Heady was not above exhibiting a measure of confidence in her own abilities -- Matiatis said part of the reason Heady initially went to Seton Hall was the hope that then-coach Anne Donovan's WNBA connections might help Heady extend her career professionally. But as a coach who sent more than 50 players to Division I programs, Maniatis said she was the most accomplished in school history for other reasons. A starter all four years, she played in two state championship games, made a third appearance in the semifinals and reached the quarterfinals when she was a freshman.

"Many of those people had huge stats and everything else, but this kid wasn't a huge stat person," Maniatis said. "I mean, it wasn't that she was consumed with 'I've got to be the highest scorer. I've got to lead the area in scoring. I want to see my name in the paper all the time.' She always deflected the contributions to others, to their successes. She was a person that was a giver.

"Her senior year when she was all-conference, all-area, all-state, honorable All-American, she only averaged 14.5 points per game, but her floor game was just beyond, just the things she brought to the table. That's why we had five people who averaged double digits her senior year, because of her and her unselfishness."

She liked people. She liked to mess with them, tease them and pester them. But she liked to help them, too. She did it on the basketball court. She wanted to do it in life.

Schimmelpfenneg and his wife, Carol, watched Wednesday's game from eight rows behind the Eastern Michigan bench, Carol lined up almost perfectly with the No. 32 jersey that Sera Ozelci, a junior from Turkey and one of Heady's closest friends on the team, carefully draped over one of the chairs on the bench during the game (Ozelci brought it with her when she went to the locker room at halftime and again when the game was over).

A retired nurse who worked at Ford, Carol was Heady's mentor in a program the team operates to pair players with people in the local community. After seeing a segment on the news program "60 Minutes" about the need for nurses in Veterans Affairs hospitals, she had been in Heady's ear about pursuing such a path. Heady was supposed to come to dinner Thursday, a day after the game at Western, and Carol was going to give her a copy of the segment.

"In all the years we've been associated with Eastern, we've never become this close so quickly," Carol said.

Like Maniatis and Verdi, the Schimmelpfennegs both slipped with some frequency into the present tense as they talked about Heady. Morton said it still feels like her teammate will come walking through the door again at some point. They all talked about that smile, the one that should have had decades left to gleam.

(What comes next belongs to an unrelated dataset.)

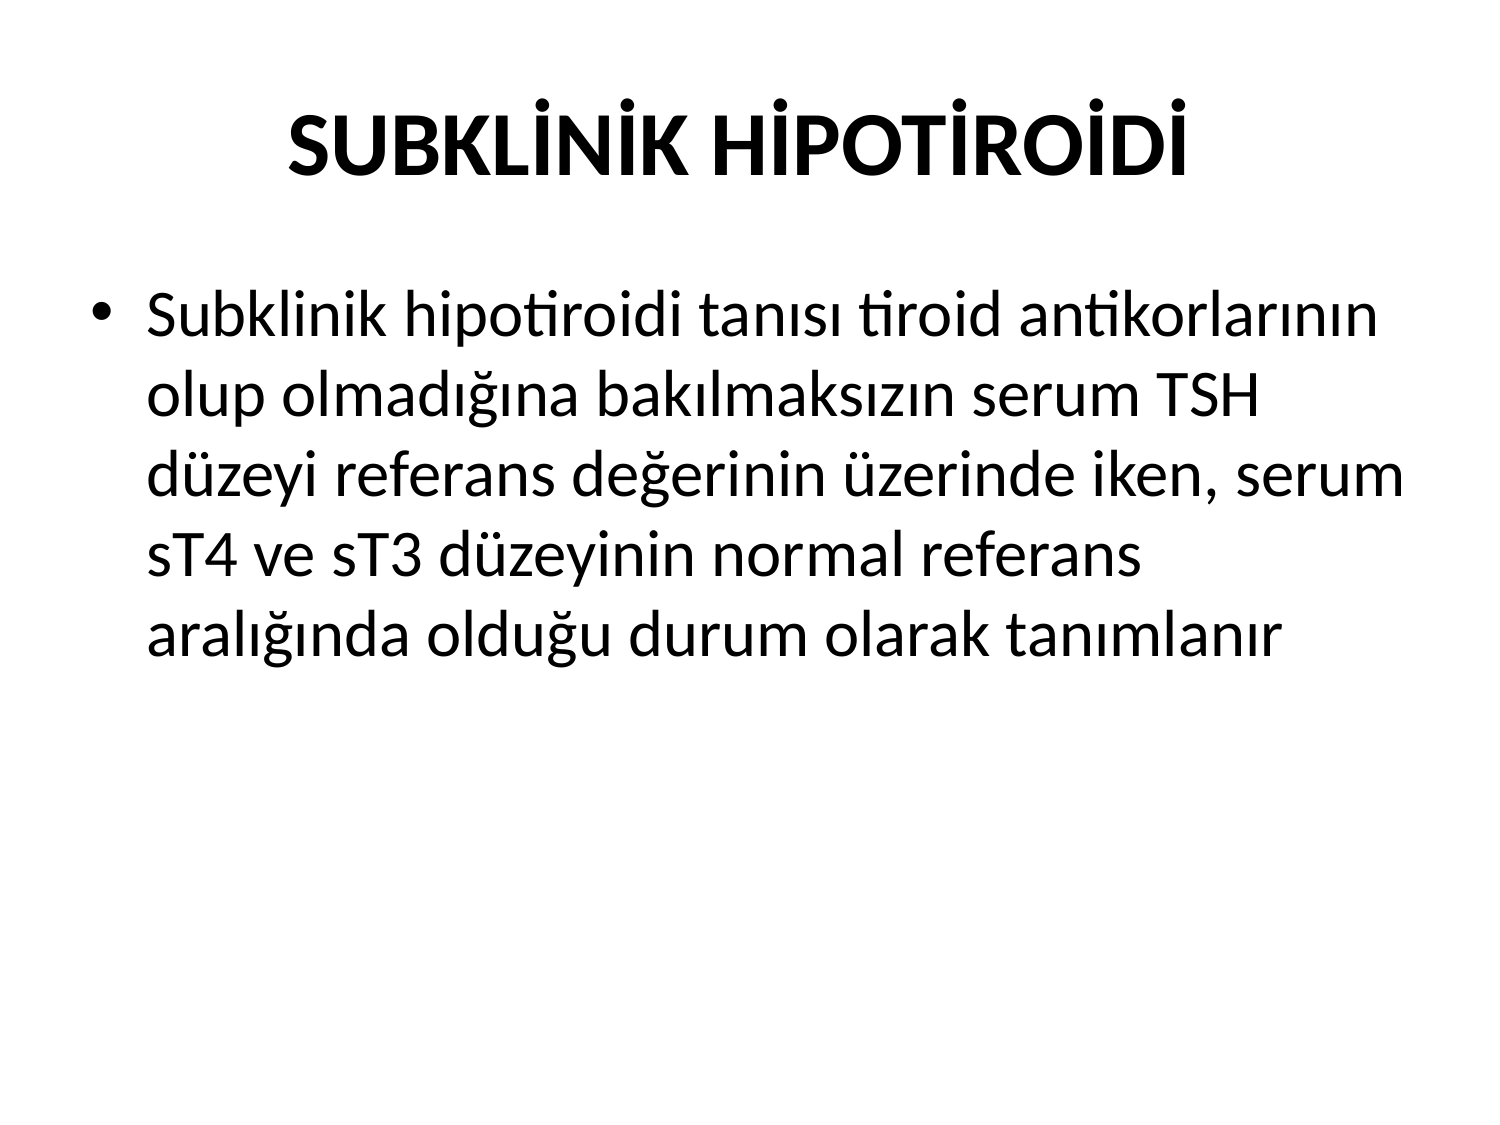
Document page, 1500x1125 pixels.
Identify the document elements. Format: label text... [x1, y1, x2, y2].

title SUBKLİNİK HİPOTİROİDİ [75, 45, 1425, 233]
list Subklinik hipotiroidi tanısı tiroid antikorlarının olup olmadığına bakılmaksızın serum TSH düzeyi referans değerinin üzerinde iken, serum sT4 ve sT3 düzeyinin normal referans aralığında olduğu durum olarak tanımlanır [75, 262, 1425, 1005]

"My heart is broken for the family," Verdi said. "As a coach, and when you recruit these kids, I often tell the parents that it's my responsibility as a coach to return their children back to them better than when they were dropped off."

There isn't supposed to be a funeral.

This is the point at which sports stories are supposed to provide the happy ending. The games we play offer so many of them, some of them written in deeds during the course of a game, some redemption stories years in the making.

Here there is only a void. Here there was a basketball game played that meant little and fixed less. Except perhaps to those for whom it was the first step in a journey that some might never fully complete and which will surely come with steps both forward and backward. The shock and adrenaline will wear off, the whirlwind will settle and there will be more games to play. And the No. 32 jersey will still sit there on the bench, the laughter it held only echoes now.

I want everybody to know who Shannise was.

Again, they aren't my words.

They are the words of those who did know her. They are the words of those who know how much we all lost.